Stripe CTF Distributed Systems - Minimal Solutions

28 January 2014

The Stripe CTF Distributed Systems edition has just finished, and I passed all the levels (and was one of the first fifty contestants to finish). In constructing my solutions, I thought it would be an interesting challenge to attempt to construct the minimal changes to the reference solutions that are sufficient to pass the scoring requirements.

To be clear - these aren't high-quality (or high-scoring) solutions. I'm not especially proud of these. They are just small solutions, and somewhat interesting for that reason.

Level 0

The challenge is to speed up a simple script that loads a dictionary into memory, then loops through the input and checks if the input exists in the dictionary.

The trivial solution is just to replace the linear scan in a vector with a lookup in a hash set (thus replacing an $O(n)$ traversal with $O(1)$ lookup). This is sufficiently fast to pass.

The net diff is two lines changed.

Level 1

The challenge is to craft a Git commit message with a commit hash less than (lexicographically) than a given difficutly level. The reference implementation is fairly simple, written in Bash.

The bottleneck is the SHA1 computation - we have to compute the hashes as fast as possible, and the naive solution just doesn't cut it. To get around this while reusing the maximum amount of code, we just replace this inner loop with an 'optimized' (loosely speaking) Python script that just loops through candidate messages and returns one satisfying the difficulty level.

Our Python miner is given below

The net difference is six lines changed on the miner, and a twenty line Python helper script.

Level 2

The challenge is to rapidly identify elephants from mice - we konw that elephants send a large number of queries per round, while the mice send only a few queries per round.

Simply tracking the number of queries per IP (and dropping any queries past a certain threshold), is sufficient to pass.

Level 3

Level 3 was nice from a creativity standpoint - there were a huge number of directions we could take for this level.
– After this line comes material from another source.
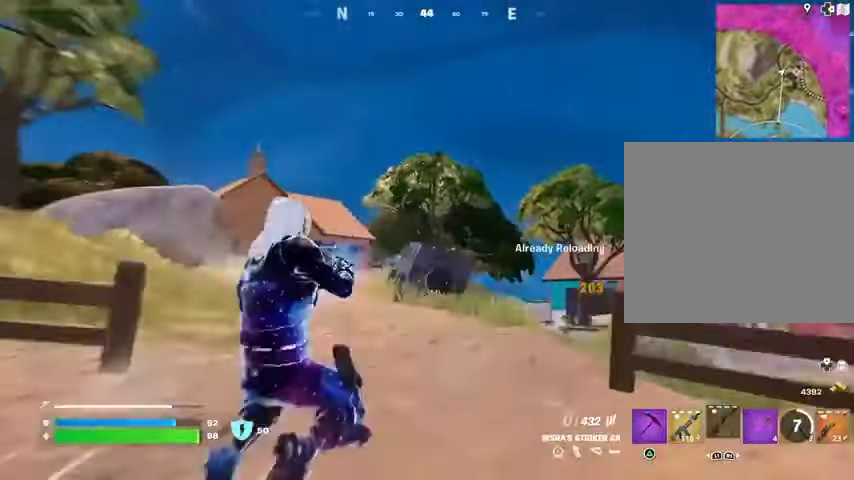
{"buttons": [], "left_stick": "center", "right_stick": "center", "events": [[333, "R3", "down"], [400, "R3", "up"], [433, "left_stick", "center"]]}
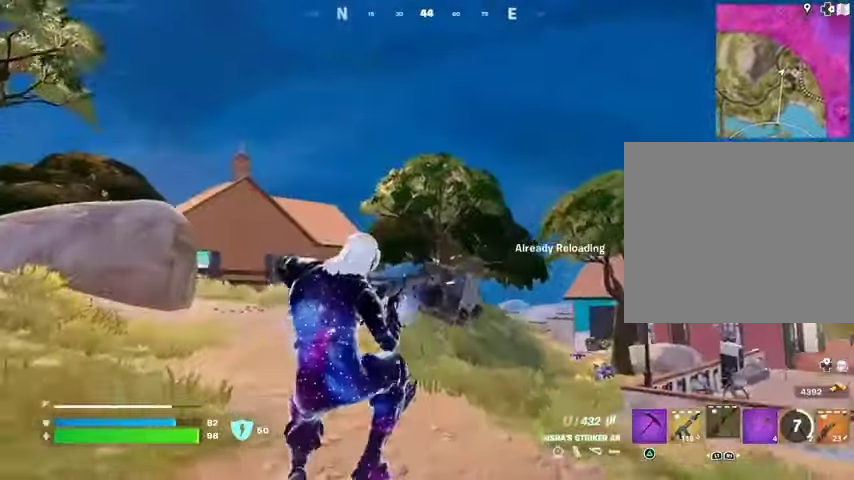
{"buttons": [], "left_stick": "up-left", "right_stick": "center", "events": [[167, "left_stick", "up"], [200, "right_stick", "down"], [300, "right_stick", "center"], [500, "left_stick", "up-left"]]}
More efficient indexing, smarter communication between nodes, better use of memory, etc.

The simplest approach that passed (in terms of number of lines of code changed) seemed to be was

Avoid the overhead of communicating to multiple nodes over HTTP, and just communicate with a single search node in the same process as the master.
Avoid loading files from disk each time, and cache each file in memory for the duration of the test.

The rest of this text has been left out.